In response to this, we aim to harness the anti-tumour activity of other immune cell populations, such as Natural Killer cells and macrophages.
Small cell lung cancer (SCLC) is the most aggressive subtype of lung cancer, with a five-year survival rate of less than 7 per cent. Critically, SCLC has a high propensity for early spread, with 50-80 per cent of patients harbouring metastatic lesions in multiple organs at the time of diagnosis.
To understand underlying mechanisms controlling metastatic dissemination, we have developed in vivo SCLC models to augment metastatic activity.
We aim to identify novel therapeutic approaches to restrict primary and metastatic disease in SCLC.

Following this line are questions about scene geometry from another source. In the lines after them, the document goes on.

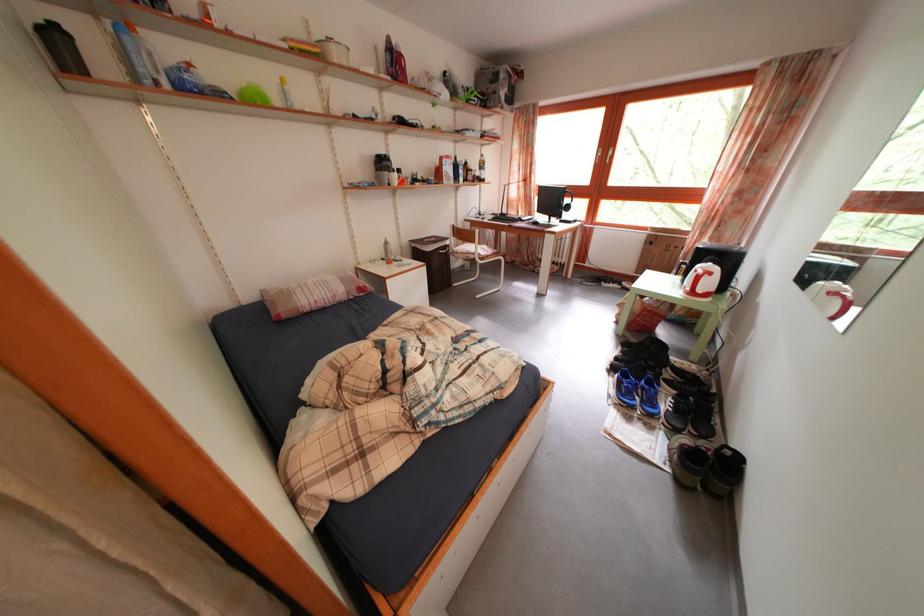
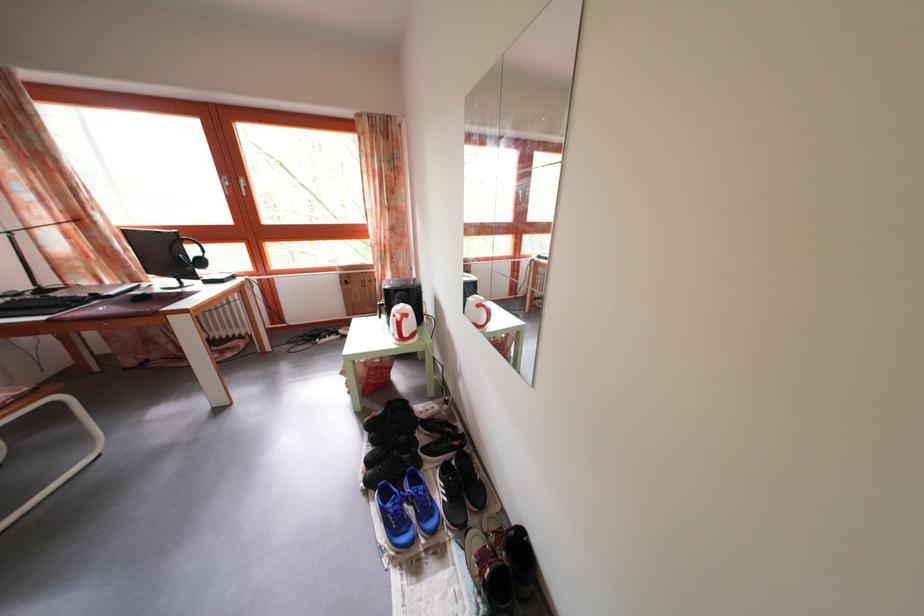
Question: The camera is either moving clockwise (left) or counter-clockwise (right) around the object. The first image is from the beginning of the video and the second image is from the end. Is the camera moving left or right when shooting the video?

Choices:
 (A) Left
 (B) Right

Answer: (A)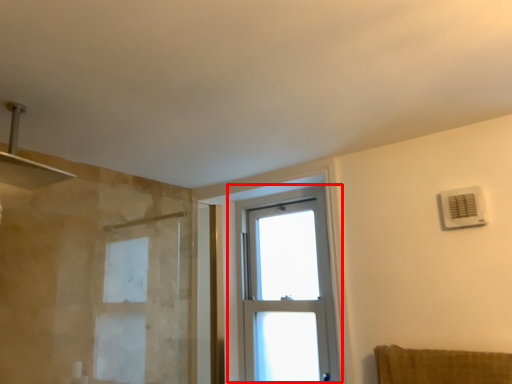
Question: From the image's perspective, what is the correct spatial positioning of window (annotated by the red box) in reference to air conditioning?

Choices:
 (A) below
 (B) above

Answer: (A)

Emerging evidence suggests that small cell lung cancer (SCLC) is a heterogeneous disease that can be classified into four distinct subtypes based on the differential expression of the transcription factors ASCL1, NEUROD1, POU2F3 and YAP1. This raises interesting biological questions that could directly inform the therapeutic treatment of SCLC patients.
We aim to develop sophisticated CRISPR/Cas9 in vivo models to explore the genetic and cellular drivers of heterogeneity.